In the Midwest, the Republicans have a 61-33 edge, with 12-4 and 9-5 majorities in Ohio and Michigan, respectively. In Illinois, with Dold's demise, Democrats have an 11-7 edge. In the East, the Democrats have a 58-29 edge, attributable to 9-0, 18-9, 7-1 and 5-0 delegation majorities in Massachusetts, New York, Maryland and Connecticut, respectively. Still, Pennsylvania is 13-5 Republican.
In the West, the Democrats have a 63-39 edge, but 39 of those Democrats, almost 62 percent, are from California, a Republican wasteland, with another 12 from Oregon, Washington and Hawaii. Californians make up 20 percent of the Democratic House caucus, and they keep Nancy Pelosi of San Francisco in the minority leader's post. Those alignments will not change any time soon.
Nor will the 10th District. The 2016 campaign was all about isolation, polarization and misconception. Precinct work and mailings played no part, television played the whole part, and the targeted demographic were pro-Clinton voters.

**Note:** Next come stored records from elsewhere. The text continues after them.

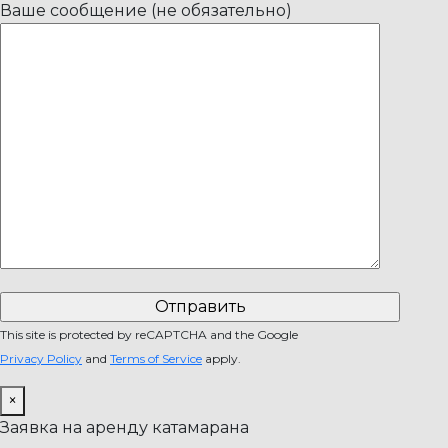
Ваше сообщение (не обязательно)
This site is protected by reCAPTCHA and the Google
Privacy Policy
and
Terms of Service
apply.
×
Заявка на аренду катамарана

Conceding a 60-40 Clinton win in the district, Schneider needed 85 percent of the Clinton vote, and Dold needed 20 percent of the Clinton vote and 100 percent of the Trump vote -- a task made difficult by his Trump-bashing TV ads. Schneider's media repetitiously blasted "Dold and the Republicans" for allegedly opposing Lake Michigan environmental protections, seeking to rescind abortion rights and curtail gay rights, and cutting Medicare and social security. That was totally disingenuous, as Dold neither voted for nor advocated any such thing, but some Republican might have. The tag line was "vote for Schneider and the Democrats." Dold's "independence" theme fell flat, as did assertions that Schneider would be a "Pelosi puppet." Voters now want to know how their congressman will vote, not trust in how he might vote.
In a district which includes Kenilworth, Wilmette, Winnetka, Glencoe, Lake Forest and Highland Park, there may be some Republican millionaire who covets Schneider's seat. Good luck. Schneider is around for a while.